平成21年度春期 プロジェクトマネージャ試験 午前II 問21
【問題21】
情報システムの全体計画立案のために E-R モデルを用いて全社のデータモデルを作成する手順はどれか。
管理層の業務から機能を抽出し,機能をエンティティとする。次に,機能の相互関係に基づいてリレーションシップを定義する。さらに,全社の帳票類を調査,整理し,正規化された項目に基づいて属性を定義し,全社のデータモデルとする。
企業の全体像を把握するため,基本的なエンティティだけを抽出し,それらの相互間のリレーションシップを含めて,鳥瞰図を作成する。次に,エンティティを詳細化し,すべてのリレーションシップを明確にしたものを全社のデータモデルとする。
業務層の現状システムを分析し,エンティティとリレーションシップを抽出する。それぞれについて適切な属性を定め,これらを基に E-R 図を作成し,それを抽象化して,全社のデータモデルを作成する。
全社のデータとその処理過程を分析し,重要な処理を行っている業務を基本エンティティとする。次に,基本エンティティ相互のデータの流れをリレーションシップとしてとらえ,適切な識別名を与える。さらに,基本エンティティと関係あるデータを属性とし,全社のデータモデルを作成する。
【解説】
ア: 管理層の業務から機能を抽出し,機能をエンティティとする。次に,機能の相互関係に基づいてリレーションシップを定義する。さらに,全社の帳票類を調査,整理し,正規化された項目に基づいて属性を定義し,全社のデータモデルとする。
誤り。管理層の視点だけでは全社の包括的なデータモデルを作成するのに不十分です。また,リレーションシップの定義や属性の正規化も業務層との整合性が取れない可能性があります。
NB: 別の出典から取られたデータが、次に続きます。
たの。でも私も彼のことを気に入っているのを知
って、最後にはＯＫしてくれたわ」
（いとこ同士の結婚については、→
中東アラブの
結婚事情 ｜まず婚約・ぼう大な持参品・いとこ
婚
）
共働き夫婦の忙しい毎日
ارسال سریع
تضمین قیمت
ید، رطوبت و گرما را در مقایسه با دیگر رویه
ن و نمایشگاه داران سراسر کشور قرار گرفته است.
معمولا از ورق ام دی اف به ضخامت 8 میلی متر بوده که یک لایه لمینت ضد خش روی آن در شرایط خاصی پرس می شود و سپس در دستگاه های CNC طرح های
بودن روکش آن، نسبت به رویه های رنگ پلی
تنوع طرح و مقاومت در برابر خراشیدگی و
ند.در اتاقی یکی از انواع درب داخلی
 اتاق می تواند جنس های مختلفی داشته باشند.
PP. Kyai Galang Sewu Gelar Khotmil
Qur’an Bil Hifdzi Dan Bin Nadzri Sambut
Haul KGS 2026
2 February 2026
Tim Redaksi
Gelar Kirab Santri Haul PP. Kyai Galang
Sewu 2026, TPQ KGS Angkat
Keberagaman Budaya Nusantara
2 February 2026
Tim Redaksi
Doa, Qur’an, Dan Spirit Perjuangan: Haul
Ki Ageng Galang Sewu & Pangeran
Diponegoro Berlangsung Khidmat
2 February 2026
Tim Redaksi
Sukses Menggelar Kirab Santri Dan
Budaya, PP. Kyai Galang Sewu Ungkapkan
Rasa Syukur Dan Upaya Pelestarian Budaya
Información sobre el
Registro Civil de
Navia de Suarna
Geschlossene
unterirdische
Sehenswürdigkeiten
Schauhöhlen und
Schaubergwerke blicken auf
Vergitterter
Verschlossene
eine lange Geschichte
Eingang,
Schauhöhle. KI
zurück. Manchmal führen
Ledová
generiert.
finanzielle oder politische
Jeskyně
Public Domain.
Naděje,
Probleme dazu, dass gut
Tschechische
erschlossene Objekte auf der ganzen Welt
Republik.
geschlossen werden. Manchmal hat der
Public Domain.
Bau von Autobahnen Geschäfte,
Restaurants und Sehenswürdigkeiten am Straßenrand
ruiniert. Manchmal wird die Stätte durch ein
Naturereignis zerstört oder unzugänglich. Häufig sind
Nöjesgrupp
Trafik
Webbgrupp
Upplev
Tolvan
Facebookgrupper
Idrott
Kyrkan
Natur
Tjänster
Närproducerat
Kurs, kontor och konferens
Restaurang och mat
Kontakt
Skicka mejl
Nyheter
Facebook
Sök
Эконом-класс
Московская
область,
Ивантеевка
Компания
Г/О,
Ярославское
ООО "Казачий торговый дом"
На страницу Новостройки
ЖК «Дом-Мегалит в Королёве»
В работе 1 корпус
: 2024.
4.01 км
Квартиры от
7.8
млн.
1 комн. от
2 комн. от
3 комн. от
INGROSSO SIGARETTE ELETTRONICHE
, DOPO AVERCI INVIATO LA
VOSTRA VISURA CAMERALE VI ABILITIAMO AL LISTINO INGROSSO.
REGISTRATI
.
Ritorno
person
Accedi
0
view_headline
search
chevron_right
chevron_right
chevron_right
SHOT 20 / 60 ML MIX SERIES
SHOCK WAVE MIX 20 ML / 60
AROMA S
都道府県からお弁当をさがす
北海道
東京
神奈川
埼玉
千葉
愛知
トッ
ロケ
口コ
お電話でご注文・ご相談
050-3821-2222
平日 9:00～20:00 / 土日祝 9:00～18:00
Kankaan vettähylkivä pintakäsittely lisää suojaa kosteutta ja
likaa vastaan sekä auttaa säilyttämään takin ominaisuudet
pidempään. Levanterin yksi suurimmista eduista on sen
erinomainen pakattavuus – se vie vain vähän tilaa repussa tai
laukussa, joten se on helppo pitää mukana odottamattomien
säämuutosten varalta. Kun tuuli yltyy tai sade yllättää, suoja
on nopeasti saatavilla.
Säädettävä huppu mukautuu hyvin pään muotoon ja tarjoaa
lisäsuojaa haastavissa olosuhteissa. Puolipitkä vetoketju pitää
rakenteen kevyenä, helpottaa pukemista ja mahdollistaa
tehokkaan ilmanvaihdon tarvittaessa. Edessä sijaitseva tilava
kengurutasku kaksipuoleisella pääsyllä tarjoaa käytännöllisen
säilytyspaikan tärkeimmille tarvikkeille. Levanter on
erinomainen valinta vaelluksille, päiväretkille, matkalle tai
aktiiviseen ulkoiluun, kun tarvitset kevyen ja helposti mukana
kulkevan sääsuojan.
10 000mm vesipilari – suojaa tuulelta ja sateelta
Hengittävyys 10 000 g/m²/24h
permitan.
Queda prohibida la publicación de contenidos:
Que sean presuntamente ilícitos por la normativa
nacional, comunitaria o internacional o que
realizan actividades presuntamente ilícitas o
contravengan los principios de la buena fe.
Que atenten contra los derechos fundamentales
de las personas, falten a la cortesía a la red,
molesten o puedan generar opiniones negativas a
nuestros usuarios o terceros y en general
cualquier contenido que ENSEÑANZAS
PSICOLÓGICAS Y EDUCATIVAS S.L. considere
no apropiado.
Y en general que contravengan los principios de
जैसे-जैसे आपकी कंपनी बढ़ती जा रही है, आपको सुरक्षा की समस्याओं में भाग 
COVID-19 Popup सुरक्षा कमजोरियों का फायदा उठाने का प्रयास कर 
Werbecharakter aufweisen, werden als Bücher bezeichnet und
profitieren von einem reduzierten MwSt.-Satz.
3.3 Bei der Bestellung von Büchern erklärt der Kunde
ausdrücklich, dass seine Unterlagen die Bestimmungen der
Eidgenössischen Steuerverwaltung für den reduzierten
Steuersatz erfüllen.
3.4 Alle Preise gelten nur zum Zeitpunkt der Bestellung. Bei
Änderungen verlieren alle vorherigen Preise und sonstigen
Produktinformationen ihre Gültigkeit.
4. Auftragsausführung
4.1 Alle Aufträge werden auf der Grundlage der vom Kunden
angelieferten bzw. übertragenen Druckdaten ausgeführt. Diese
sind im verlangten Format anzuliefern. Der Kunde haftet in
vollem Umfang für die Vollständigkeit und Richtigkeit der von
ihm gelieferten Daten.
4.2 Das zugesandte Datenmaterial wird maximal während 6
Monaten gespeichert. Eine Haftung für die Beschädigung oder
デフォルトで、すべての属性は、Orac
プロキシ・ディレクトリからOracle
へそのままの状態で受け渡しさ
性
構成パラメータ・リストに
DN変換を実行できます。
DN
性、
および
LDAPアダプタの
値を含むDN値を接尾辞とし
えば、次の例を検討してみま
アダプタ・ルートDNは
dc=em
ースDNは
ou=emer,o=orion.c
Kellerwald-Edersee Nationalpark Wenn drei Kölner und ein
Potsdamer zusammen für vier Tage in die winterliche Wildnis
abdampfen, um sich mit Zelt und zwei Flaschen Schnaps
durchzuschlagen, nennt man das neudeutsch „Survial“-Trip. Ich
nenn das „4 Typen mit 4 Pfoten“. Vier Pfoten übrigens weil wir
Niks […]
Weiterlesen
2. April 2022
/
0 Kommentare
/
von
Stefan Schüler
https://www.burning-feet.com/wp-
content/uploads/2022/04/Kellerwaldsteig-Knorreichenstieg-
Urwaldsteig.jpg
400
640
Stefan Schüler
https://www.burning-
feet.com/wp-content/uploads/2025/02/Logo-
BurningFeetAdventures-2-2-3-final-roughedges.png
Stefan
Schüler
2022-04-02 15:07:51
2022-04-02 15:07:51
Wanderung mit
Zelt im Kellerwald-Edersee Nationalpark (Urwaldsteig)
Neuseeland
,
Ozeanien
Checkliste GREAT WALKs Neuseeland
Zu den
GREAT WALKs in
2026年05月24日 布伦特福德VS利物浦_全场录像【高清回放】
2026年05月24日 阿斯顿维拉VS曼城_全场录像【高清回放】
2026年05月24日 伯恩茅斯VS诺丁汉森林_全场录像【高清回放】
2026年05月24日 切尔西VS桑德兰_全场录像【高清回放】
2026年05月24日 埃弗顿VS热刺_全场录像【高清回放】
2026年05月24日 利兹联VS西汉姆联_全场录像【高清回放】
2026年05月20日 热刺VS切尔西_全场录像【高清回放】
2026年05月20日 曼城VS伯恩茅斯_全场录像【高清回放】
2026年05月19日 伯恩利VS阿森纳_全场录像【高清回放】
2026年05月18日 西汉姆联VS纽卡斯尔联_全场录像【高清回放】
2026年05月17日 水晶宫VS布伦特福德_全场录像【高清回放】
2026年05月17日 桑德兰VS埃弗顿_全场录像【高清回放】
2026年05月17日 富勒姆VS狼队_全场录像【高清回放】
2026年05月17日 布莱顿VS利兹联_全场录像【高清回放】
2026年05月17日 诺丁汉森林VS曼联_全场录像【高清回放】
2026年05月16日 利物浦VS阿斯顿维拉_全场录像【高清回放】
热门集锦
イ: 企業の全体像を把握するため,基本的なエンティティだけを抽出し,それらの相互間のリレーションシップを含めて,鳥瞰図を作成する。次に,エンティティを詳細化し,すべてのリレーションシップを明確にしたものを全社のデータモデルとする。
正しい。全体像を把握し,基本的なエンティティ間の関係性を明確にした上で詳細化するプロセスは,E-R モデルを全社規模で活用する際の適切な手順です。
ウ: 業務層の現状システムを分析し,エンティティとリレーションシップを抽出する。それぞれについて適切な属性を定め,これらを基に E-R 図を作成し,それを抽象化して,全社のデータモデルを作成する。
誤り。現状システムを分析するだけでは,新しいデータモデルの構築に必要な将来的な業務要件が考慮されない場合があります。
エ: 全社のデータとその処理過程を分析し,重要な処理を行っている業務を基本エンティティとする。次に,基本エンティティ相互のデータの流れをリレーションシップとしてとらえ,適切な識別名を与える。さらに,基本エンティティと関係あるデータを属性とし,全社のデータモデルを作成する。
誤り。処理過程に基づくアプローチはデータモデルの一部しか反映できない可能性があり,E-R モデルの基本原則から逸れます。
【答え】
イ: 企業の全体像を把握するため,基本的なエンティティだけを抽出し,それらの相互間のリレーションシップを含めて,鳥瞰図を作成する。次に,エンティティを詳細化し,すべてのリレーションシップを明確にしたものを全社のデータモデルとする。